The ensemble and its director, Ilia Korol, kept the concert’s first half under tight control. Korol, a violinist, brought a measured expressiveness to this part of the program, which focused on works for strings and continuo by Biber and Purcell. The only faults in the ensemble were brief lapses into a muted, overly connected romanticism. Katherine Heater, who played organ and harpsichord, chose to perform most of her parts on the organ, which vanished into Musica Angelica’s texture. It gave the continuo mass but left the ensemble sounding, at times, more like a viol consort. Her choice suggested more of the sacred side of Fidicinium Sacro-Profanum rather than anything profane. It was a valid decision, but one of the era’s glories is the harpsichord rustling behind viols and violins. This music works best not in voluptuous blends of sound like in Brahms but in astringent contrasts: loud and soft, short and long, bright and dark, recorder and theorbo, viol and harpsichord. Still, it was attractive playing.

Musica Angelica dedicated the concert’s second half to the composer Johann Heinrich Schmelzer (ca. 1620–80). He shares something of Biber’s “fantastic” sensibility, though he was from an earlier generation of Austrian composers. And like Biber, he was a virtuoso on the violin, which shows in his energetic style. The ensemble abandoned their former restraint, stamped their feet, and struck their instruments with the wood of their bows. The titles were also playful: Balletto di filosofi (a ballet of philosophers) and Balletto di capitani (ballet of captains). Di spoglia di papagi was three minutes of light entertainment in which a saltarelloleapt, and it was as if a Scaramuccia—a clown from commedia dell’arte—strutted through syncopated lines.

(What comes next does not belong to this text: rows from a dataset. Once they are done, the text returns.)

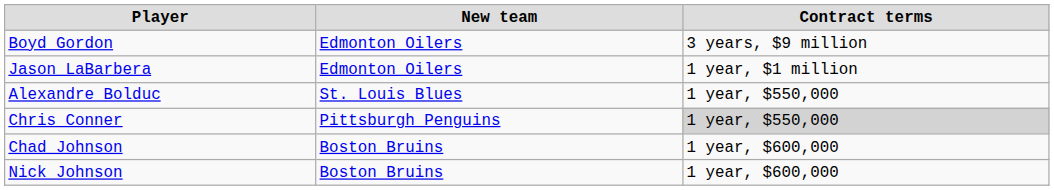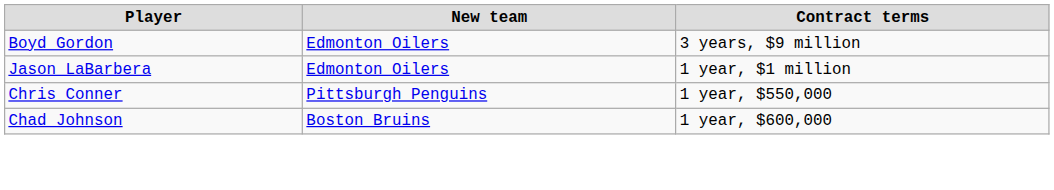- row: Alexandre Bolduc | St. Louis Blues | 1 year, $550,000
Chris Conner | Contract terms: lightgrey background -> no background
- row: Nick Johnson | Boston Bruins | 1 year, $600,000
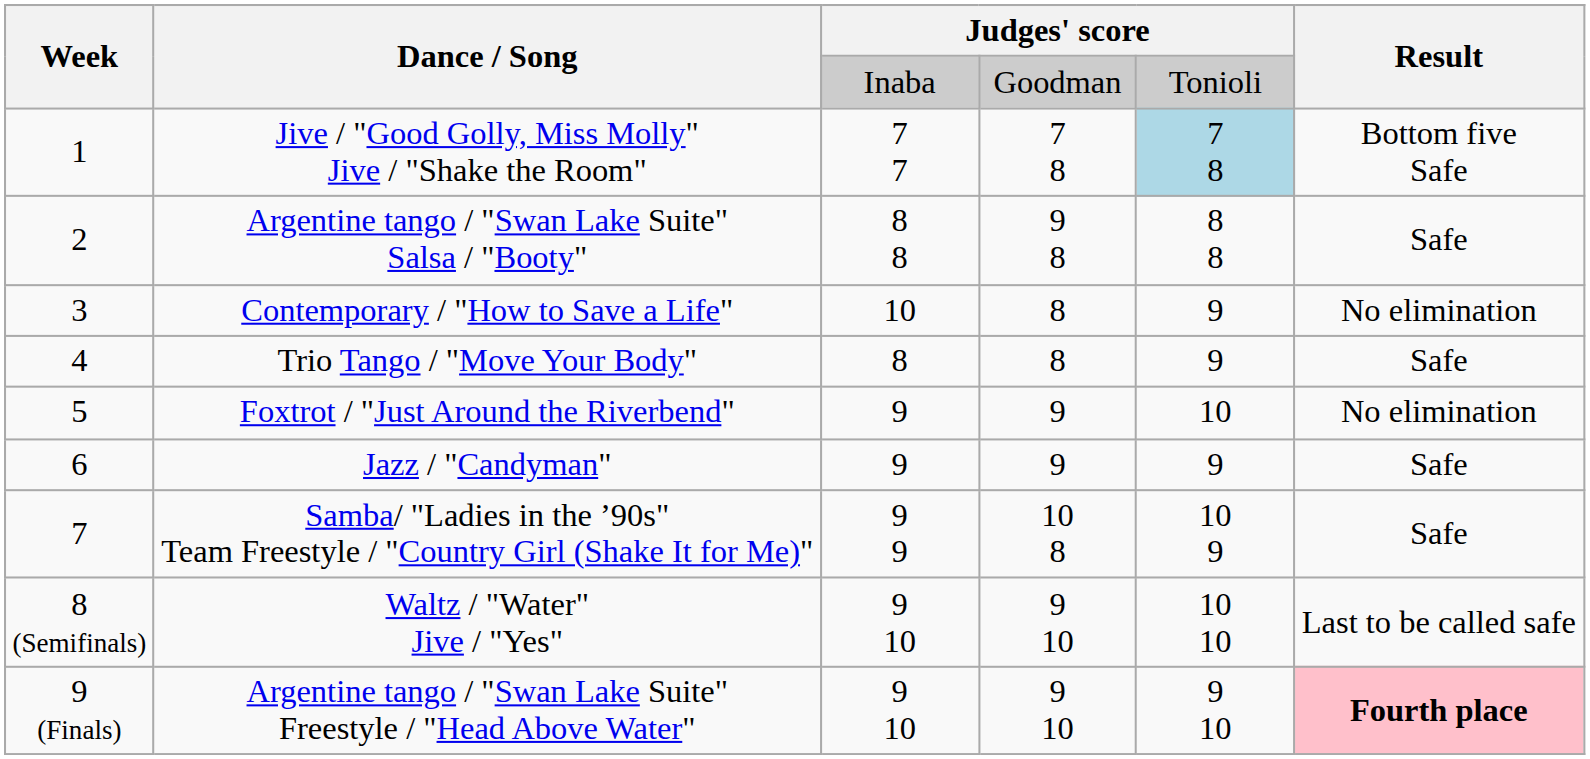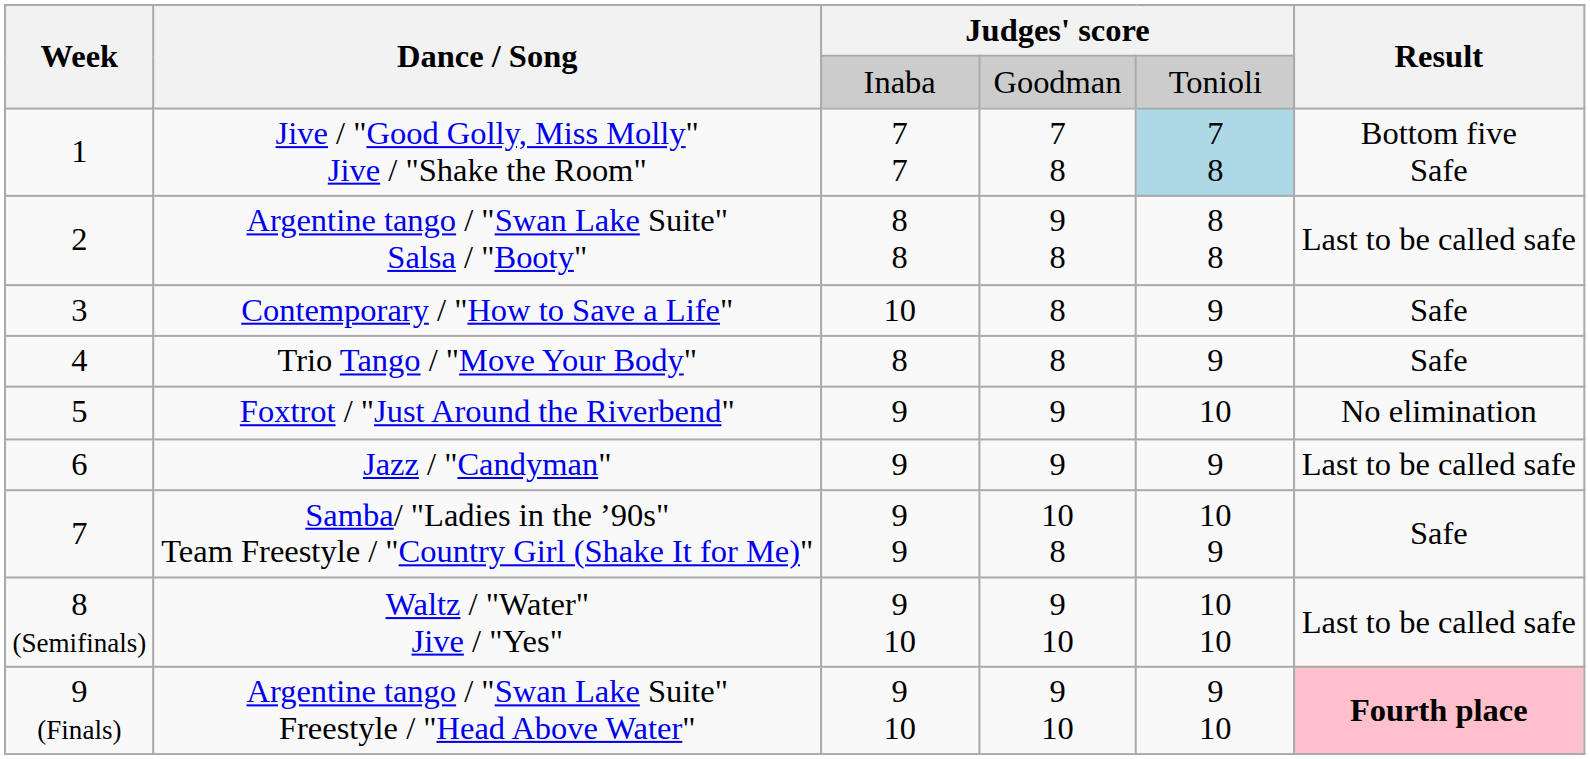Argentine tango / "Swan Lake Suite" Salsa / "Booty" | Result: Safe -> Last to be called safe
Contemporary / "How to Save a Life" | Result: No elimination -> Safe
Jazz / "Candyman" | Result: Safe -> Last to be called safe
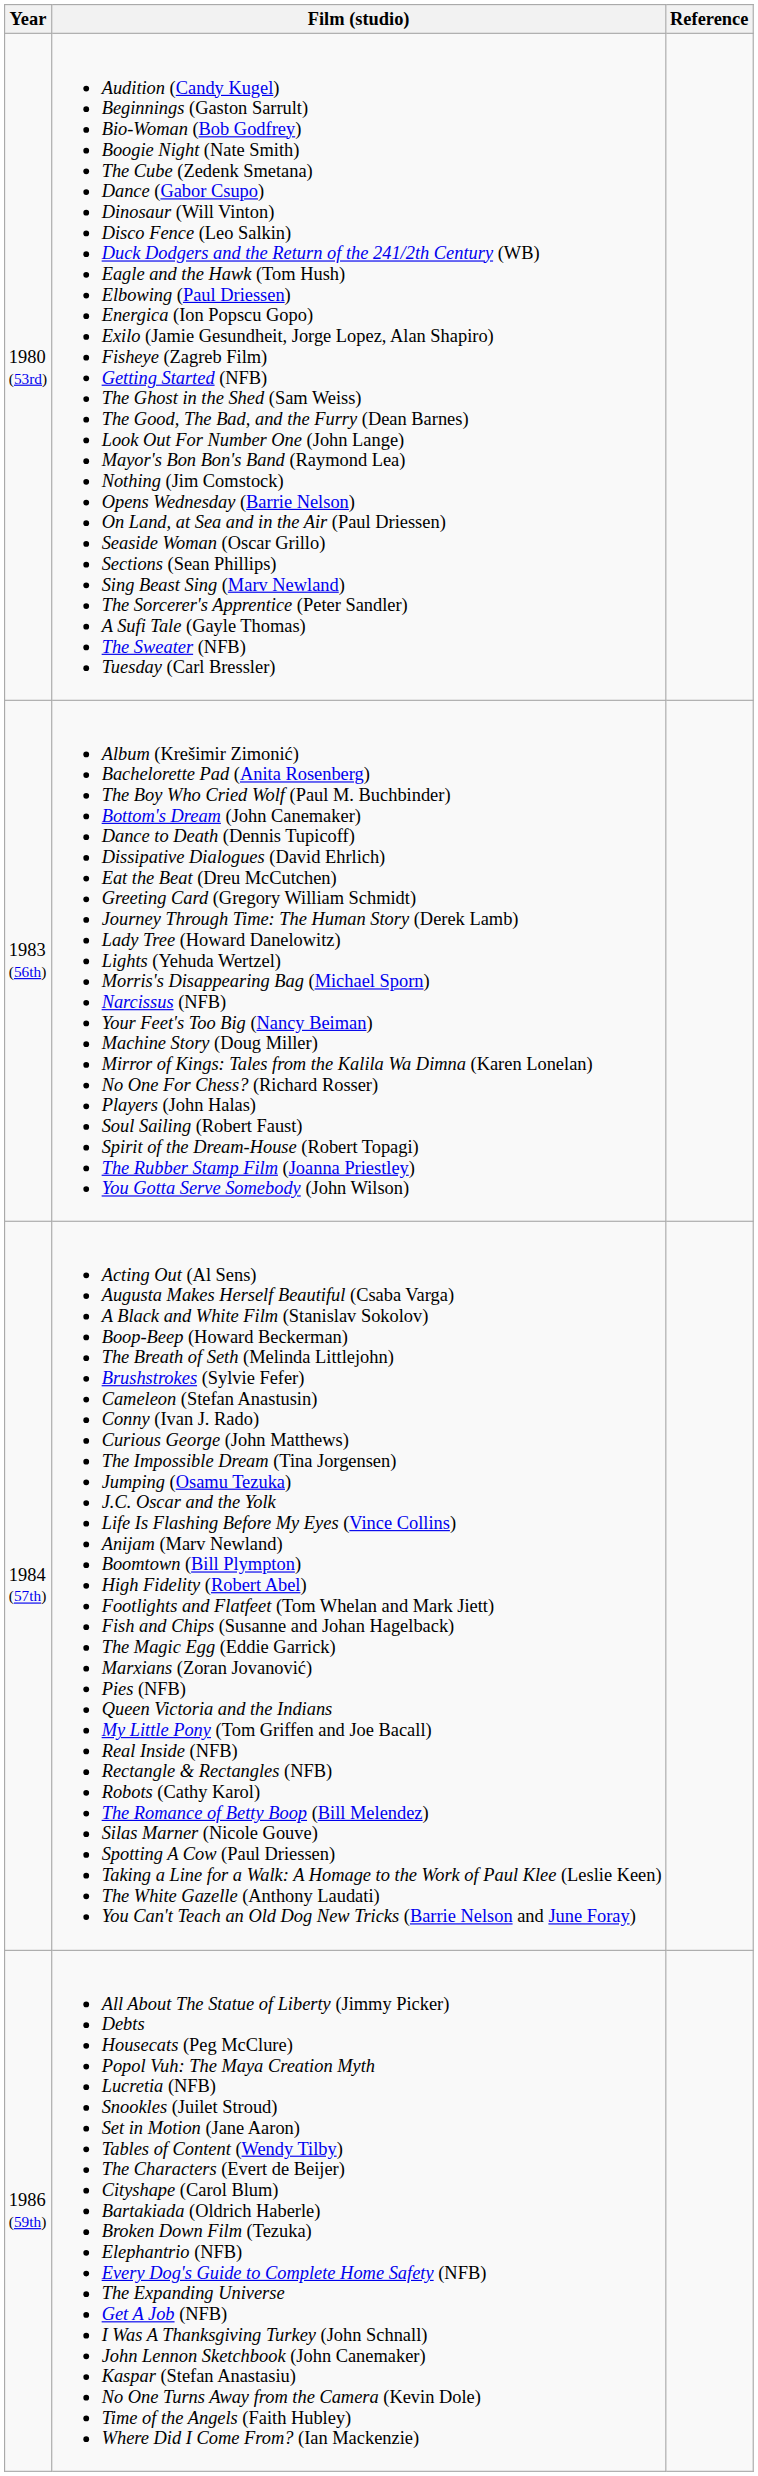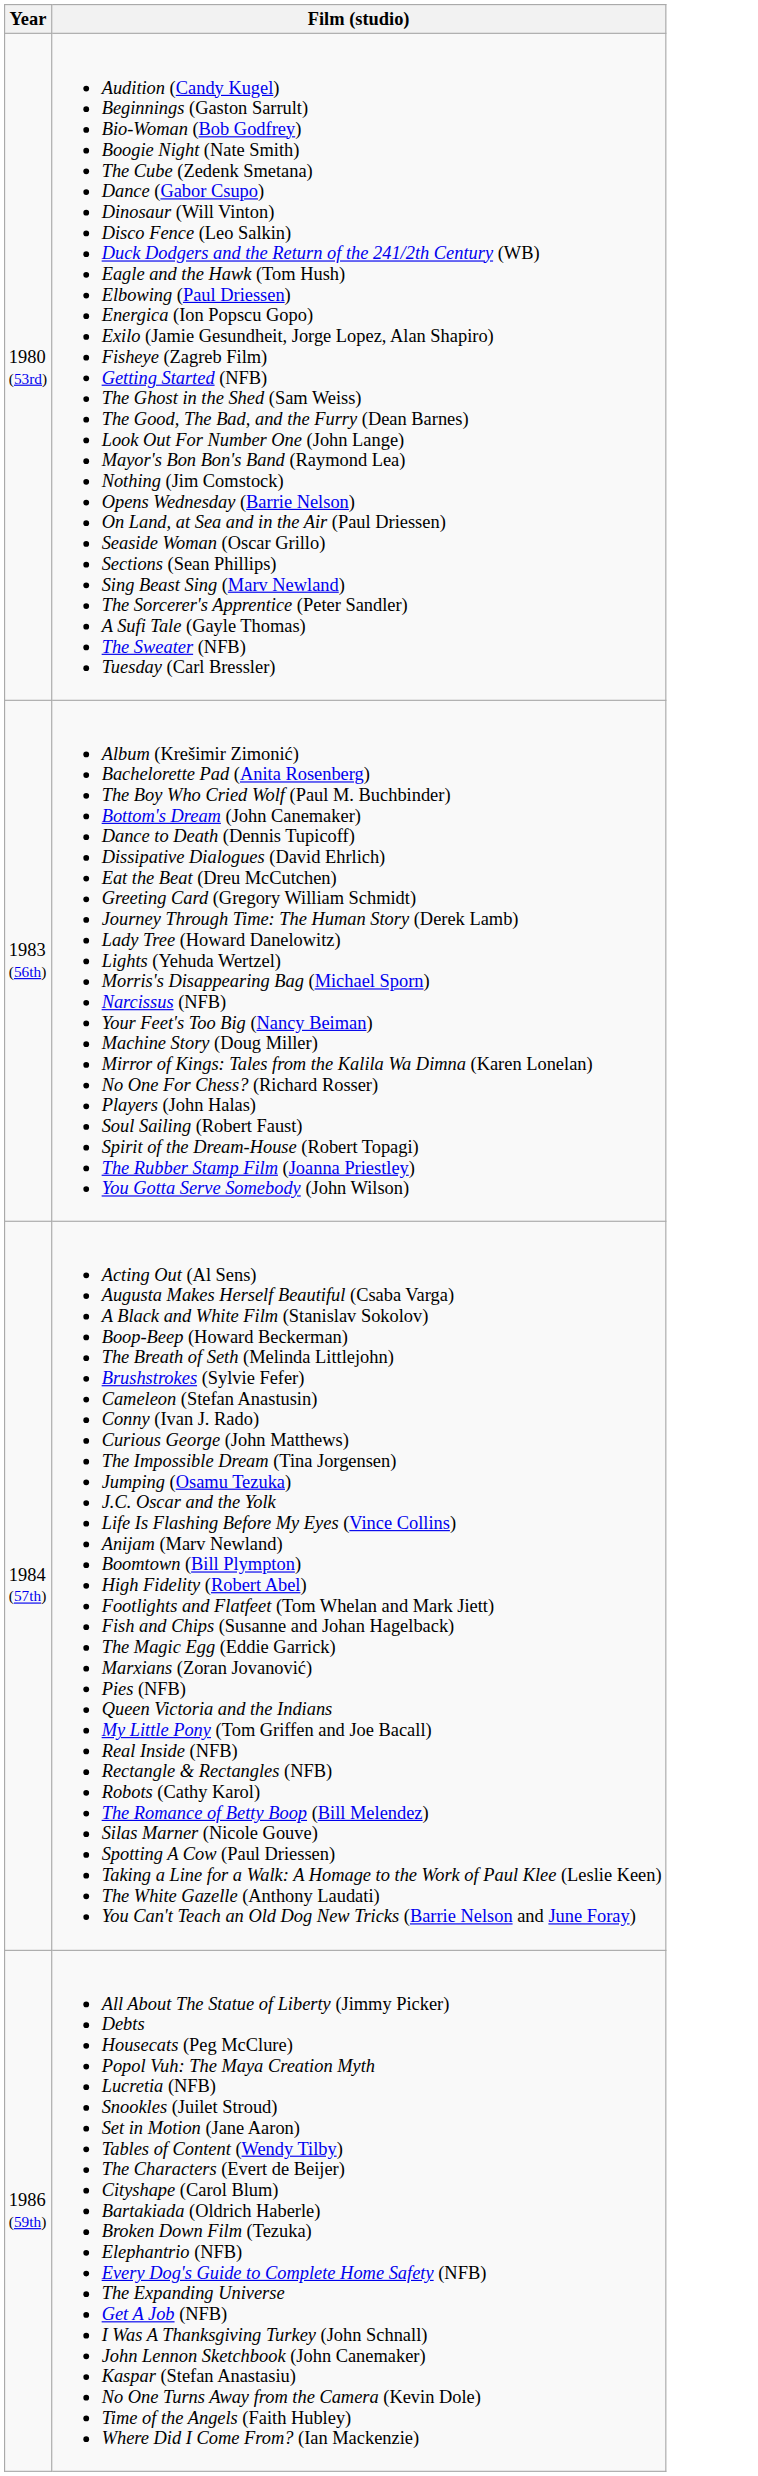- column: Reference
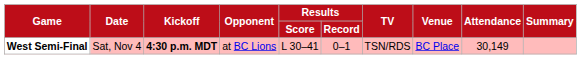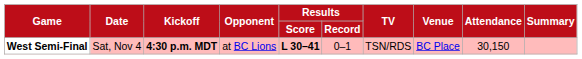West Semi-Final | Results / Score: normal -> bold
West Semi-Final | Attendance: 30,149 -> 30,150
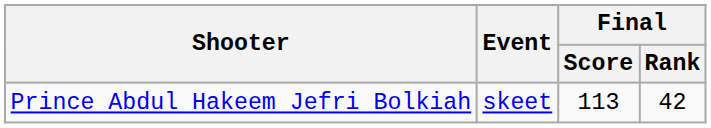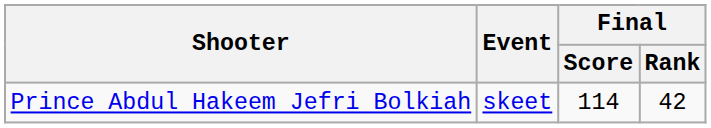Prince Abdul Hakeem Jefri Bolkiah | Final / Score: 113 -> 114
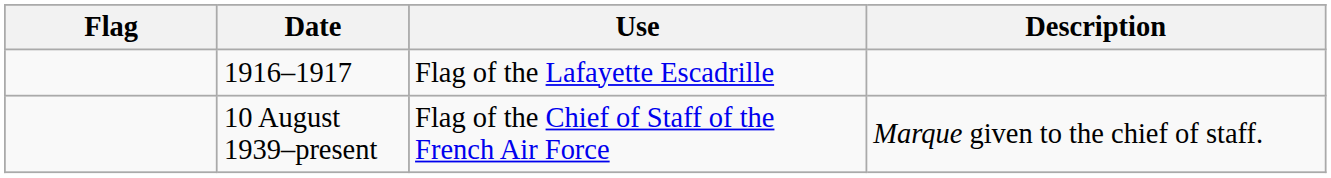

They ended with Schmelzer’s Serenata con altre arie in five movements, some broken into contrasting sections. Each movement passed too quickly for distraction. For example, the second, “Erlicino,” likely refers to another commedia dell’arte character, Arlecchino, a comic figure but also something of a skirt-chaser. You could hear this in Musica Angelica’s performance—the first section was full of quick, slight, somewhat sly runs. The second, a slow Adagio, likely depicted Arlecchino mooning over the mischievous servant Colombina. It ended with a comic Allegro—the marking denotes a quick tempo, but the word translates from Italian as “cheerful.” All three sections didn’t take more than a few minutes.

Music Angelica called their concert “The Garden of Forking Paths.” In the program notes, there is a description of a unicursal labyrinth in which a subject passes to and from the center without knowing it. It’s a telling analogy for many concerts. Sometimes, when we approach an older piece, its strangeness has long been obscured by common practice. We pass over what once made it great. Sometimes, a mistake is all we need to realize we’re at its center again.